16/2/13
Parlons-en
Parlons d’abord de l’Arbre.
Ce matin, je m’acharnais à photographier, pour la énième
fois, le pin de l’église de Blainville. Je n’ai jamais publié ces photos, car
aucune ne me semble encore aboutie en ce qui concerne la beauté de l’Arbre.
Le brouillard noyait le site : le pin, l’église et le
cimetière tout autour.
Une dame s’approcha de moi : « Madame, vous prenez
des photos, malgré le brouillard ? » Je lui explique qu’avec la
complicité du flou de brouillard, les photos peuvent être « plus belles » ;
je prends pour exemple l’Arbre, qui, surgissant des brumes, est particulièrement
mis en valeur, alors que l’arrière-plan qui manque d’intérêt se trouve
justement brouillé…par le brouillard !
Elle me demande (la question qui tue) « Mais, c’est
quoi, une belle photo ? » Je bégaye quelques vagues « eh bien cela
dépend de chacun, de ce que l’on veut montrer, etc. »
Alors elle parle de l’Arbre. De la beauté de l’Arbre.
Et subitement elle me dit : « Mais Madame,
savez-vous pourquoi il est beau cet Arbre ? » Mon esprit ouvre des
tiroirs botaniques, je voudrais lui expliquer les pins, tous les pins, les
sylvestres, les parasol, les maritimes, les « à crochet », les « Cembro »,
les « d’Alep » », les « d’Autriche » et autres « de
Douglas »…toutes les différentes espèces de pin qui existent. Pour lui dire
qu’ils sont finalement tous plus beaux les uns que les autres.
Mais elle m’offre la réponse : « Cet Arbre, il
est beau parce qu’il pousse dans une tombe ».
Je lui ai dit: « Merci, Madame ».
Je suis partie avec ses mots, comme un cadeau.
Fin de « Porte de Champerret », hier soir.
Parlons-en aussi.
Un très bon livre. Il contient bien plus que ce que j’ai retenu…
du commentaire de présentation dans « Le Magazine Littéraire ».
Attirée d’emblée par le sujet et le titre, ce n’est pas l’évocation
du lieu lui-même qui m’a comblée. L’ouvrage n’est pas en cause. Mais
la Porte de Champerret ne représente à mes yeux qu’un lieu « connu », sans être
familier. Mises à part quelques caractéristiques notoires (garages, caserne de
pompiers, église Sainte-Odile) qui m’ont frappée et me sont revenues en
mémoire, nous n’avons jamais vécu dans ce quartier. Habitant la banlieue rouge
voisine, la Porte de Champerret ne fut pour nous qu’une zone située à-côté, traversière
ou fonctionnelle, occasionnellement visitée à pied pour nous rendre dans Paris
intra-muros depuis notre appartement de Levallois. Mai 68 fut peut-être la
période où nous nous y promenâmes le plus, par camion militaire interposé…
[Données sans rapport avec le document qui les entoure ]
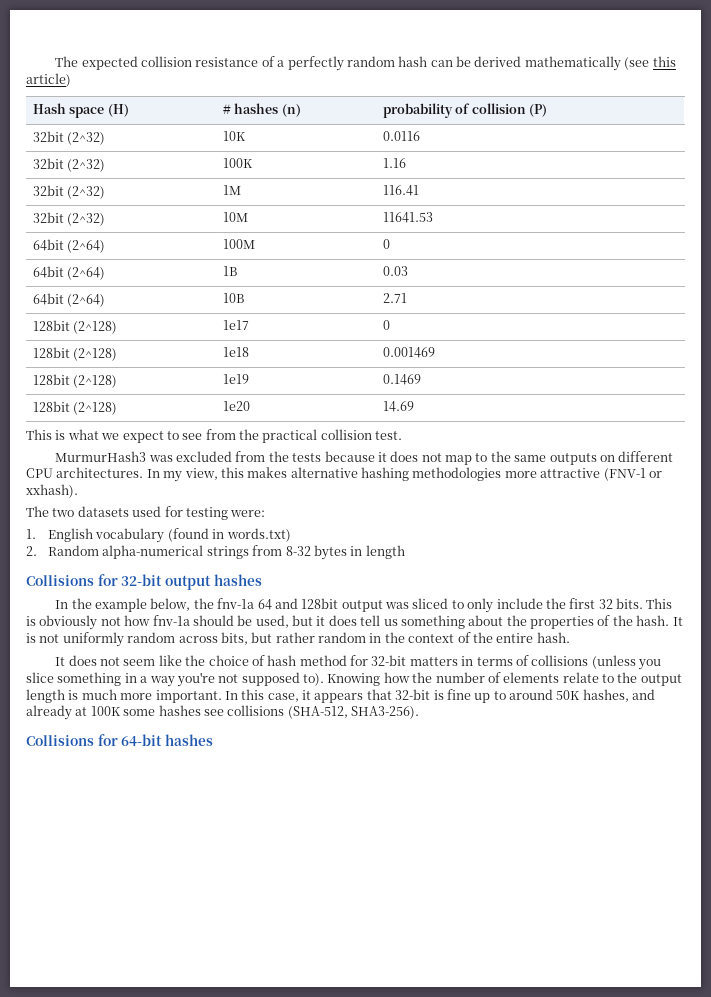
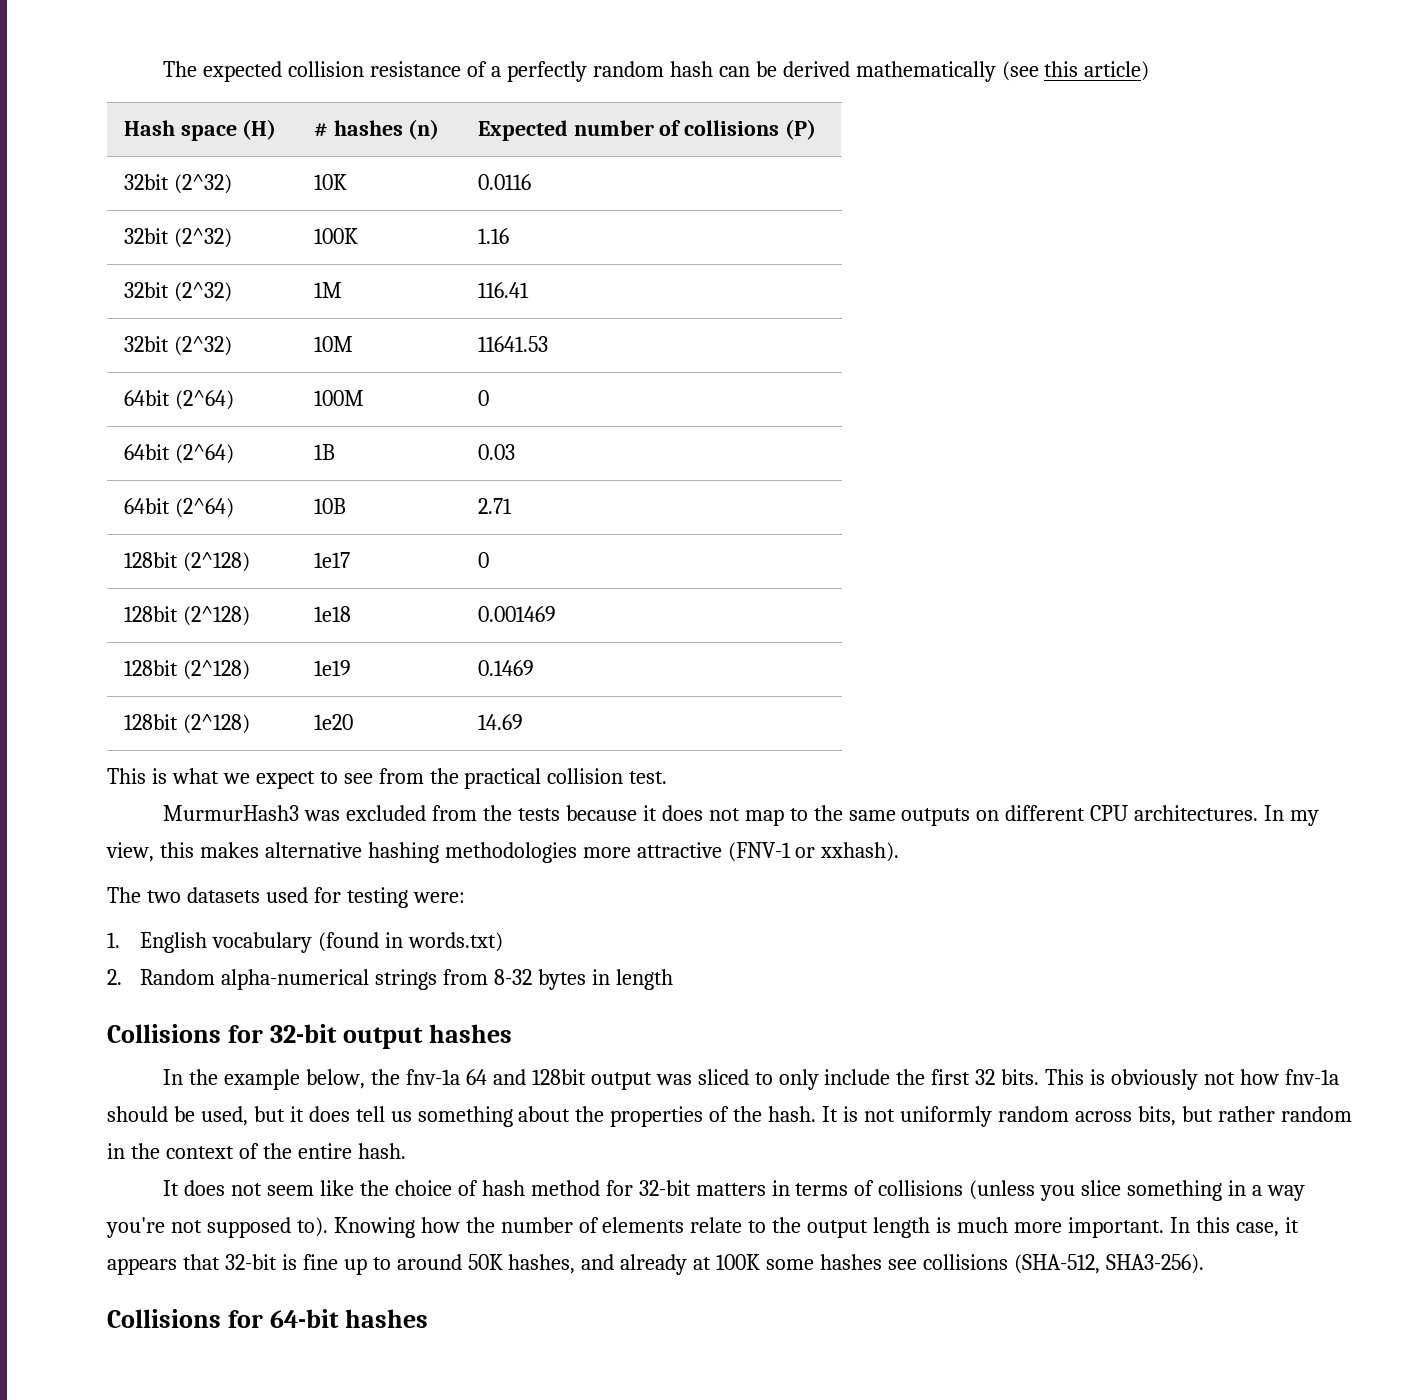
[382,103,526,118] probability of collision -> [477,120,780,141] Expected number of collisions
Au-delà de la convocation des souvenirs de la narratrice,
pour mieux les classer, les ranger, et peut-être mieux les congédier, au-delà
de cet enfermement nécessaire dans un appartement vieilli, en voie de
dégradation, cette émotion du souvenir présente au fil des pages, le témoignage
de l’auteur ouvre le chemin de la compréhension de ses parents. Leur
personnalité, leurs non-dits du massacre nazi de leurs familles. C’est pourquoi
ce livre est lumineux, il éclaire les zones d’ombre, il calme les colères, il
justifie. Il fait découvrir, il analyse, il décortique. Il ouvre la voie de l’explication,
et par là-même celle de l’apaisement.
Un grand livre, une démonstration de ce que peut être l'acceptation
intelligente de l’inacceptable.
Enfin et surtout, il illustre comment la narratrice parvient
à supporter la maladie de sa mère, à la remettre à distance, comment elle voit
les étincelles de vie quand elles jaillissent et sait tourner en dérision les
non-sens, les dépasser, seul moyen pour les dominer.
J’aurais aimé croiser ce livre durant la maladie de ma mère.
Notre descente aux enfers, elle et moi, pendant sa démence. Je pense aujourd’hui
que j’aurais été capable de l’ouvrir et de le lire. Mais je n’en suis pas certaine.
S’ils parviennent à le lire, cet ouvrage peut apporter une
aide puissante à ceux qui sont confrontés à ce désastre-là.
Je crois que seuls ceux qui l’ont subi peuvent réellement
comprendre ceux qui en souffrent. Et peut-être, les réconforter.